Gendarme Hervé GRIMBERG, vous aussi êtes affecté sur la vedette Odet, en tant qu’électricien de bord. Comme votre camarade, vous vous êtes particulièrement illustré dans les opérations d’interception de kwassas auxquelles vous avez participé. Depuis votre arrivée sur l’île, en mai 2014, vous avez intercepté plus de 120 embarcations clandestines, soit plus de 2.700 migrants en situation de détresse. Avec un professionnalisme et une rigueur de chaque instant, vous avez ainsi sauvé de très nombreuses personnes qui risquaient leur vie pour atteindre Mayotte dans des conditions de précarité extrêmement dangereuses. Vous avez notamment porté secours à un adolescent gravement blessé et traumatisé, dans une kwassa au milieu d’une mer très agitée. Au péril votre propre vie, vous avez tout fait pour le mettre hors de danger à bord de la vedette Odet, afin qu’il soit pris en charge.
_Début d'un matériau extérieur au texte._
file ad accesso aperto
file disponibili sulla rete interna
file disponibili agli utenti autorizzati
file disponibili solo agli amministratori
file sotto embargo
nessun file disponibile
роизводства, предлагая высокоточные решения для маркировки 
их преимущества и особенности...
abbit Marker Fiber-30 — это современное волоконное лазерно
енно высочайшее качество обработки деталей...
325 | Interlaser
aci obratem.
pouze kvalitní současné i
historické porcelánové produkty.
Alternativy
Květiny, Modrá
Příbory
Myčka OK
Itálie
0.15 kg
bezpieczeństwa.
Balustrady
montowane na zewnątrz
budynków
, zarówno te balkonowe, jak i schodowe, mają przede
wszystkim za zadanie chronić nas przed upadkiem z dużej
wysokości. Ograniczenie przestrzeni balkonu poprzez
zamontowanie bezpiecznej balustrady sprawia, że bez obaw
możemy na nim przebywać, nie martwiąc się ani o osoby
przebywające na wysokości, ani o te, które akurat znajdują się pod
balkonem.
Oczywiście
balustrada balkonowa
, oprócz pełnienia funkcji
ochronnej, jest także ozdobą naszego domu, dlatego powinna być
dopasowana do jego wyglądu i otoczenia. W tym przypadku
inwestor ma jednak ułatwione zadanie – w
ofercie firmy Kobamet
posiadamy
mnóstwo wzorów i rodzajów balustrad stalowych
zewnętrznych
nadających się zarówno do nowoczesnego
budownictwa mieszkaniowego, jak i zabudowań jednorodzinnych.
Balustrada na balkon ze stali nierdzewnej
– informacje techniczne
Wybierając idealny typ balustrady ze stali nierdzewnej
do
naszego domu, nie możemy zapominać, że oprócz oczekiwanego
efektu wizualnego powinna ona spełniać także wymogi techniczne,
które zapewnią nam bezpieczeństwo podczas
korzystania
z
Gardiens de la paix Ludwig KLEIMAN et Kamardine SAINDOU, tous deux membres de la Police aux Frontières, vous avez, dans la nuit du 8 août 2016, procédé avec vos collègues à l’interception particulièrement périlleuse d’une kwassa qui était dotée d’un moteur puissant et dont le pilote cherchait clairement à percuter l’intercepteur sur lequel vous vous trouviez. Au bout d’une vingtaine de minutes, la kwassa a brutalement chaviré, projetant ses 18 passagers dans la mer, et ce dans l’obscurité la plus totale. Grâce à votre courage, au professionnalisme et à la ténacité de votre équipage, les naufragés ont pu être sauvés, tandis que les deux passeurs, dont le pilote, ont été interpellés.

Second-maître Julien CORPORON et quartier-maître Tanguy TOM, de la Marine nationale, tous deux membres d’équipage de l’intercepteur « Vétiver », vous vous êtes, vous aussi, distingués à plusieurs reprises dans vos missions d’interception et de lutte contre le trafic de migrants et la traite des êtres humains. Dans des conditions de navigation souvent difficiles, vous avez joué un rôle décisif au cours de plusieurs opérations, de jour comme de nuit, sauvant de nombreuses vies et interpellant les passeurs. Ainsi, second-maître CORPORON, vous avez notamment, dans la nuit du 13 août 2015, mis en sécurité 27 personnes, dont 7 enfants, alors en situation de grave détresse sur une kwassa. Quartier-maître TOM, vous avez, quant à vous, manifesté, le 10 décembre 2015, une attitude absolument exemplaire pour contenir un début de rébellion dans une kwassa que vous aviez interceptée. Ainsi, grâce à votre sang-froid et votre rigueur professionnelle, vous avez pu préserver la sécurité et des migrants et des membres d’équipage du « Vétiver ».

Enfin, Alexandre FORNI, en tant qu’agent des douanes, vous n’avez pas hésité une seule seconde à vous jeter à l’eau à trois reprises, le 2 mais 2016, pour sauver la vie de plusieurs personnes naufragées après le chavirage en pleine nuit d’une kwassa. Cela a été, je le mesure, une opération particulièrement courageuse et difficile, mais aussi douloureuse, dans la mesure où un petit bébé a perdu la vie au cours de ce naufrage tragique.

A vous tous, avant de vous remettre les décorations que vous méritez, je veux une fois de plus adresser mes remerciements les plus chaleureux, mais aussi toute mon admiration.